On Monday, the Gulf Coast Business Council sent a letter to Palazzo stating their support.

 

“The ripple effect of not addressing dramatic increases in flood insurance premiums mandated by the Biggert-Waters Flood Insurance Reform Act of 2012 would negatively reverberate across every part of South Mississippi’s economy. H.R. 3370 provides long-term sustainability to the National Flood Insurance Program while balancing the need to provide certainty in the market place to continue to attract and grow businesses along the Mississippi Gulf Coast.

“… Many concerns expressed by GCBC members are addressed in H.R. 3370 such as escrow provisions allowing policy holders to make monthly installments, restoring grandfathered rates, and tying subsidized premiums to the property rather than the individual homeowner, thus allowing the continued growth of our real estate market.”

 

Picayune Mayor Ed Pinero said the bill is important because it allows properties to be grandfathered in that were built to proper flood elevations under the previous map.

 

“This is an important bill to pass,” Pinero said. “People should not be punished now that we have a change in administration, when all parties did everything correct at the time of the transaction.”

 

David Vitter  (R-La.) also issued a statement in support of the bill on Monday.

 

“Most importantly this legislation reinstates grandfathering, which means if you played by the rules and built or rebuilt your homes to code, you’ll be protected from the unaffordable rate increases,” Vitter said. “This is a permanent fix, not just a delay, plus it’s completely paid for so the program can sustain itself. The Senate bill was important to get the process going, but the House has strengthened and improved the legislation.”

 

“This is the same bill that was passed in Senate, but it has different text that provides for lasting, substantial reforms,” Palazzo’s office said. ““We have spoken about broader reforms, delays have been passed, but longer substantial reforms are needed. Clarification of rates and provision of certainty is needed. Real relief and lasting reform is what we have here.”

 

Palazzo said the bill focuses on compassionate rate management and repeals Section 207 and reinstates grandfathered rates. It makes Palazzo’s delay permanent. It gives policyholders more control to lower premiums through higher deductibles and mitigation. It caps yearly increases and uses new formulas that could save homeowners hundreds or thousands of dollars per year. It allows premiums to be paid in monthly installments, rather than in a yearly lump sum. It also repeals home sales triggers, that retroactively refunds home sale increases on Pre Firm properties, premiums to properties, not people.

 

“This is more than delays,” Palazzo said. “This gives permanent reforms give individuals and communities the certainty they need to plan.”

 

It also holds FEMA accountable, Palazzo said.
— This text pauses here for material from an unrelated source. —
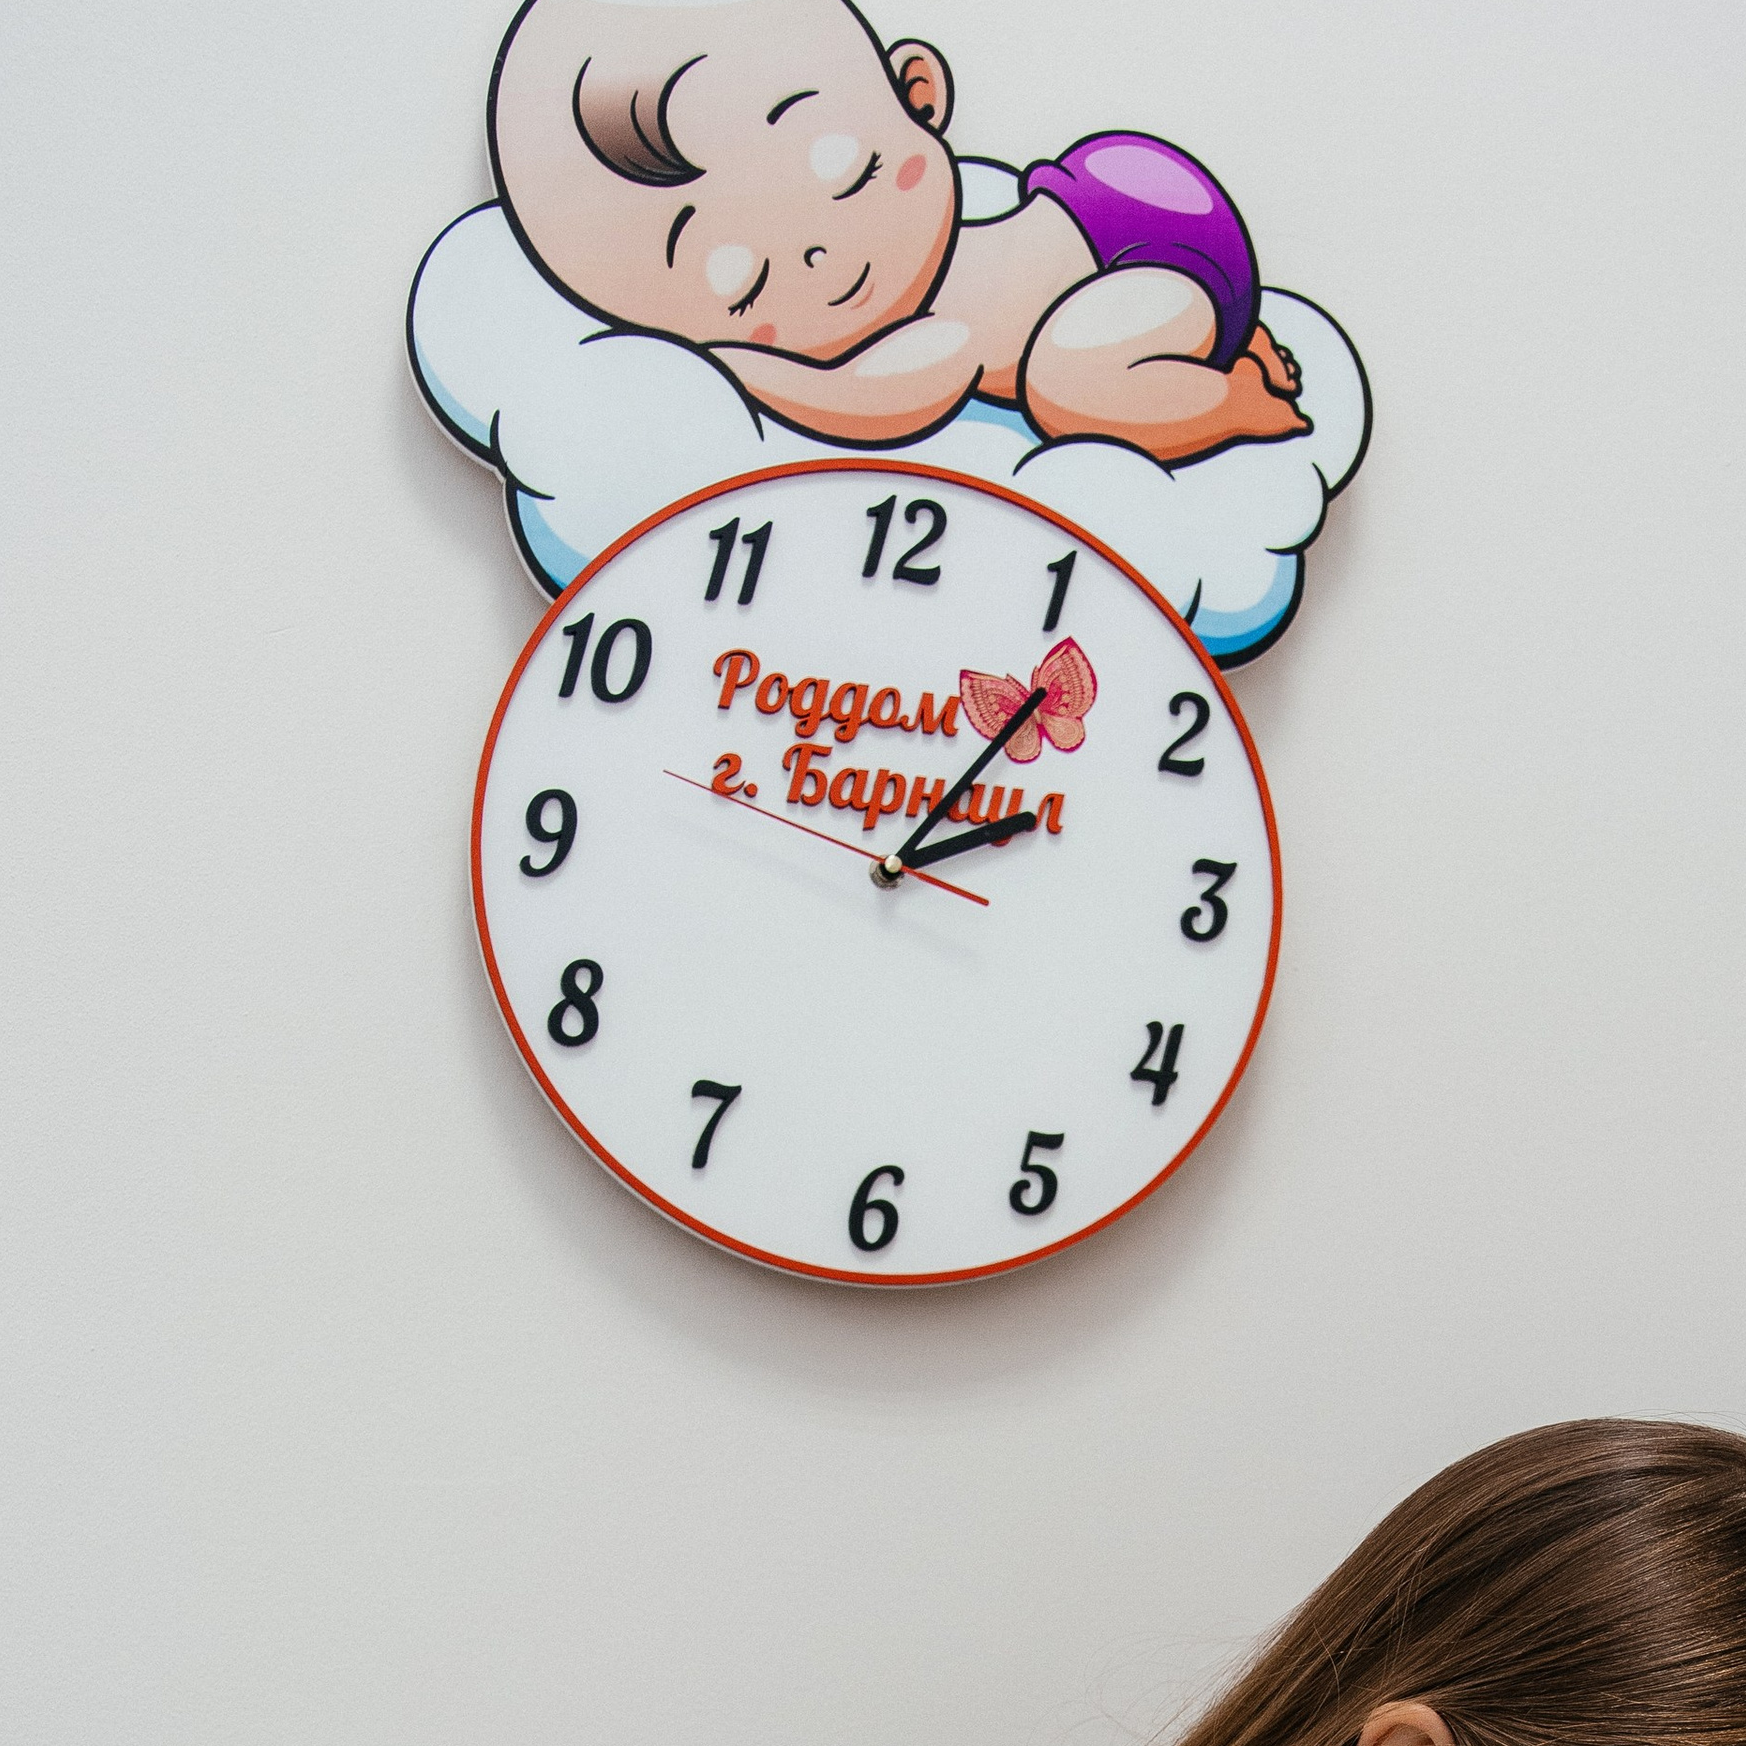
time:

It keeps them from moving goal posts on those who built back after Katrina. It requires FEMA to certify science behind mapping procedures. It expedites the affordability study, reimburses policyholders for successful map appeals and creates advocates to assist policyholders.

 

“I’m pleased with the creation of an advocate,” Pinero said. “But I have to caution against having someone who does not know our county blindly making determinations. I have had several instances where I have had to send corrections to out of state companies for flood elevations because they had the wrong location connected to an address. This is not uncommon.”